» GIVEN TASK 1
Using the thread on Unicode character widths, decide whether each statement agrees with it. Answer yes or no for each and quote the deciding words: (a) running the script shows that the soft hyphen should have zero length; (b) the utf8.c comments treat the soft hyphen as an exception to the rule; (c) "Cf" characters are described as usually taking up one space.
» GIVEN TASK 2
Go on with the thread on Unicode character widths from the point where it stops.

» SOURCE DOCUMENT

On 16/04/2014 22:58, Torsten Bögershausen wrote:
Excellent, thanks for the pointers.
Running the script below shows that
"0X00AD SOFT HYPHEN" should have zero length (and some others too).
I wonder if that is really the case, and which one of the last 2 lines
in the script is the right one.
What does this mean for us:
"Cf Format a format control character"
Maybe dig back through the Git logs to check the original logic, but the
comments suggest that "Cf" characters have been viewed as zero-width.
That makes sense - they're usually markers indicating things like
bidirectional text flow, so won't be taking space. (Although they may be
causing even more extreme layout effects...)
Soft-hyphen is noted as an explicit exception to the rule in the utf8.c
comments. As of Unicode 4.0, it's supposed to be a character indicating
a point where a hyphen could be placed if a line-wrap occurs, and if
that wrap happens, then it can actually take up 1 space, otherwise not.

» ENTRIES
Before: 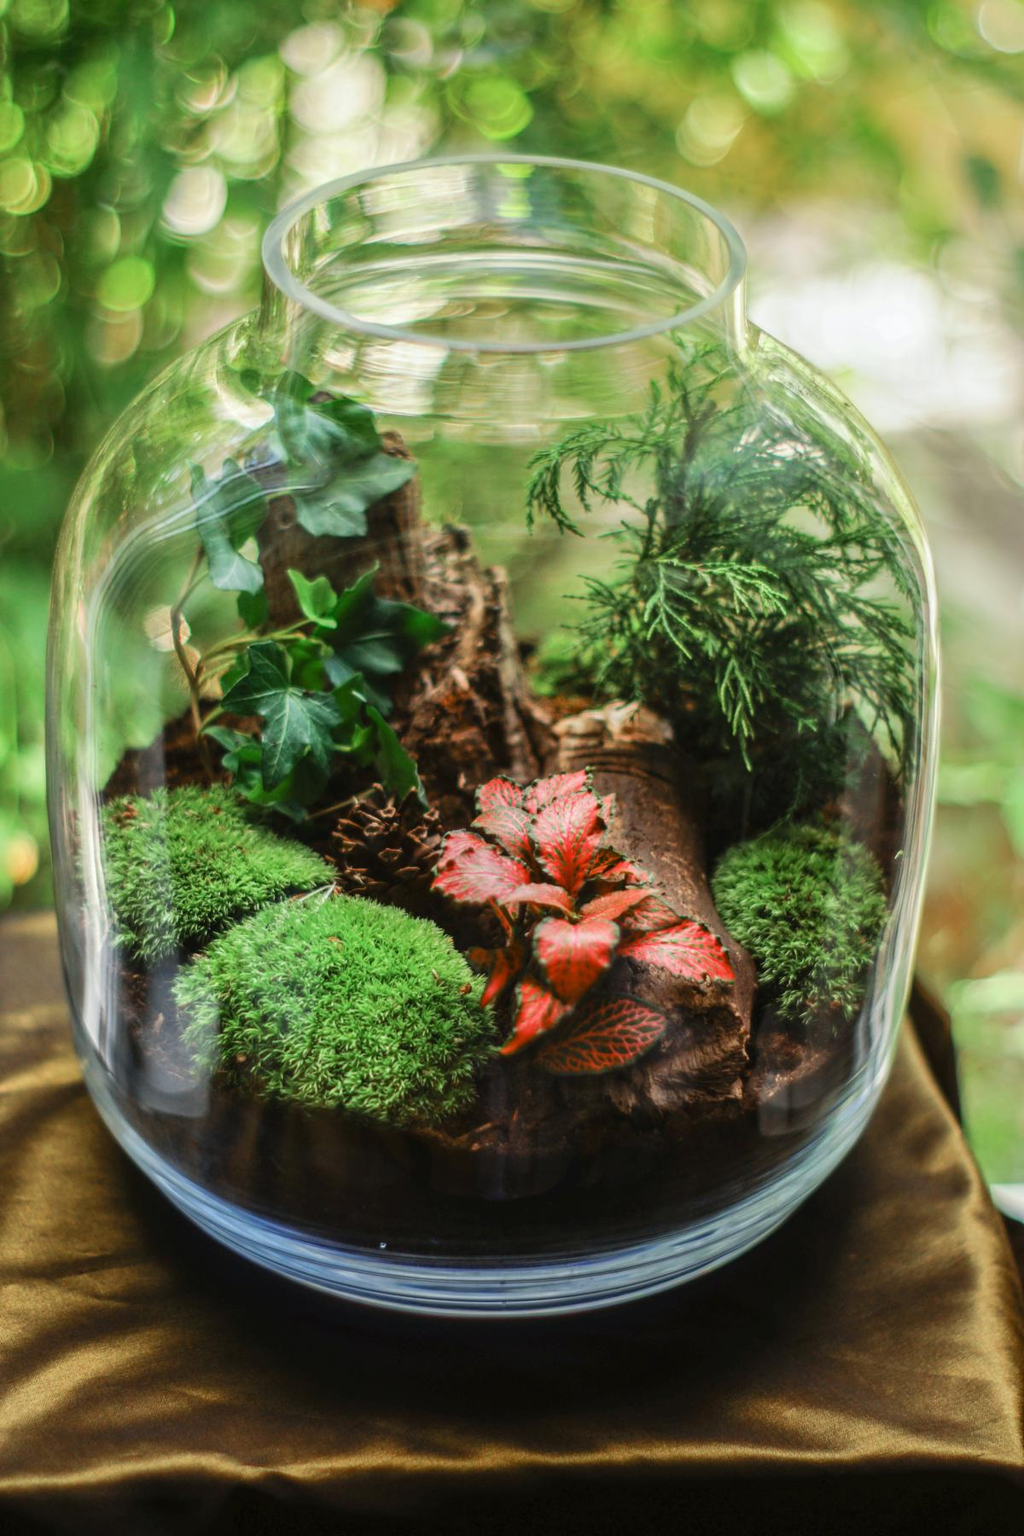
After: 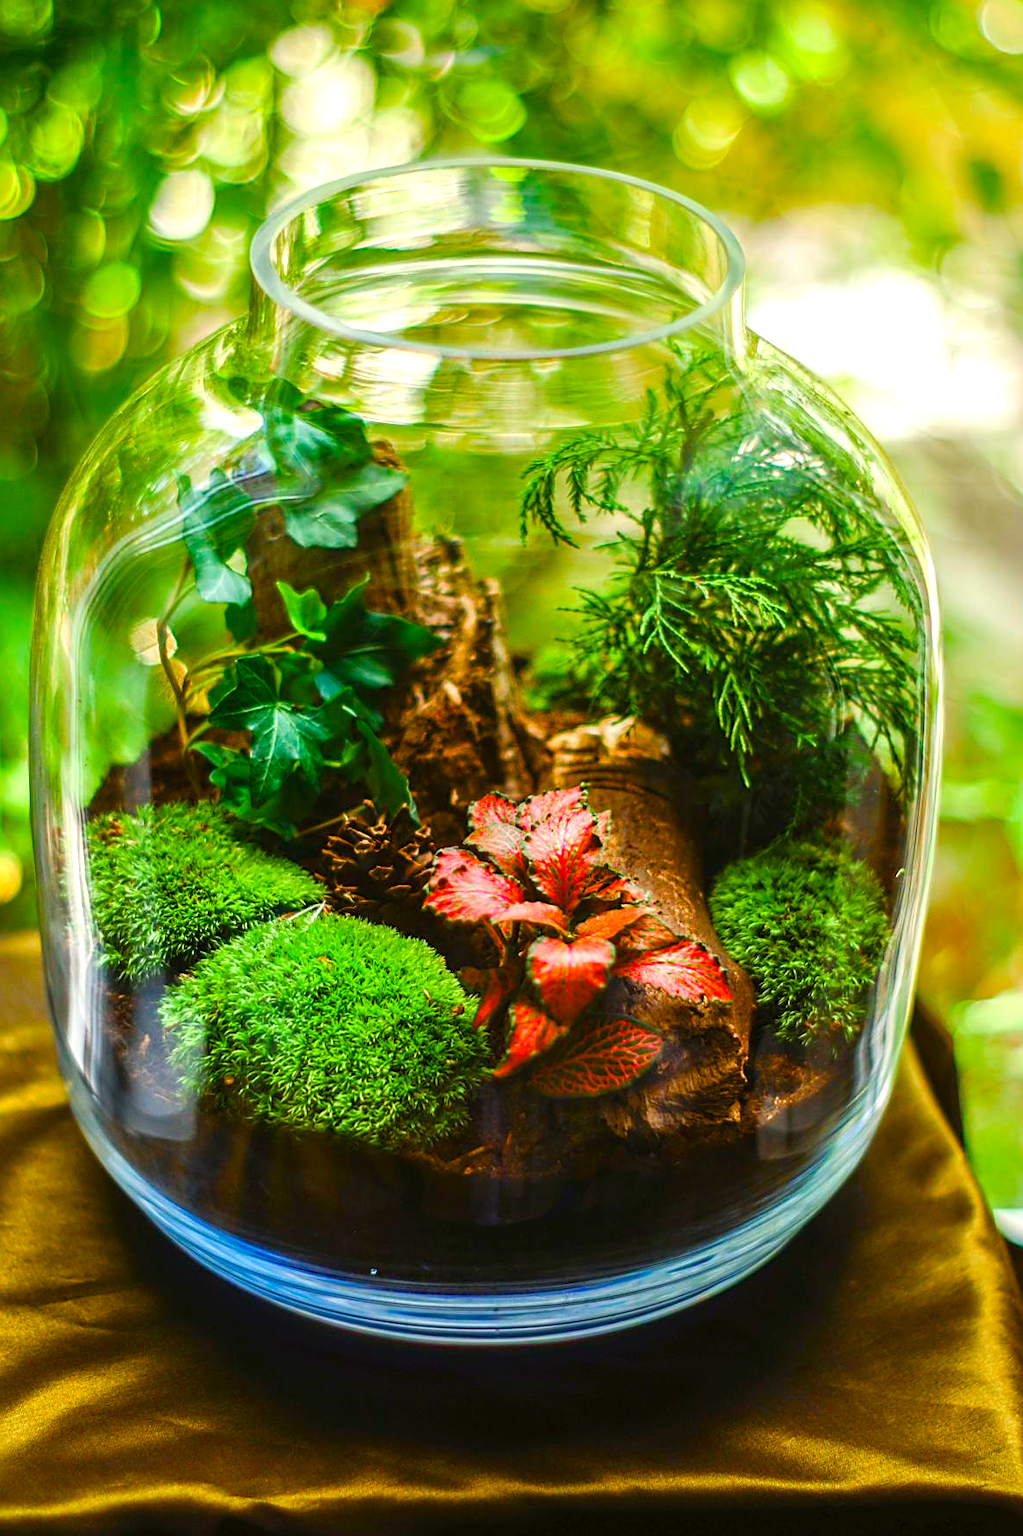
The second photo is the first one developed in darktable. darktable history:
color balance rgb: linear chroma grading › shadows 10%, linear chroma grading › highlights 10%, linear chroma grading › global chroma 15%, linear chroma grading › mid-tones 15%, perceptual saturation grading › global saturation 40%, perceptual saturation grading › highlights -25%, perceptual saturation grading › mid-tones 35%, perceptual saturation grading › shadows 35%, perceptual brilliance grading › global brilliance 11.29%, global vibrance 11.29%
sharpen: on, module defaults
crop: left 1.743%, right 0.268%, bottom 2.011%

» EXERCISE RESPONSE 1
(a) Yes: "0X00AD SOFT HYPHEN" should have zero length
(b) Yes: "Soft-hyphen is noted as an explicit exception to the rule in the utf8.c comments."
(c) No: "they're usually markers indicating things like bidirectional text flow, so won't be taking space."

» EXERCISE RESPONSE 2
So its width could be either 0 or 1, depending. Or, quite likely, the
terminal doesn't treat it specially, and it always just looks like a
hyphen... Thus we err on the safe side and give it width 1.
See http://en.wikipedia.org/wiki/Soft_hyphen for background.
The comments suggest adding "-00AD +1160-11FF" to the uniset command
line for that tweak and for composing Hangul. (The +200B tweak isn't
necessary any more - Zero-Width Space U+200B became Cf officially in
Unicode 4.0.1:
http://en.wikipedia.org/wiki/Zero-width_space
http://www.unicode.org/review/resolved-pri.html#pri21
)
All of this is only really an approximation - a best-effort attempt to
figure out the width of a string without any actual communication with
the display device. So it'll never be perfect. The choice between double
and single width in particular will often be unpredictable, unless you
had deeper locale knowledge.
Actually, while doing this, I've realised that this was originally
Markus Kuhn's implementation, and that is acknowledged at the top of the
file:
http://www.cl.cam.ac.uk/~mgk25/ucs/wcwidth.c
Good, because he knows what he's doing.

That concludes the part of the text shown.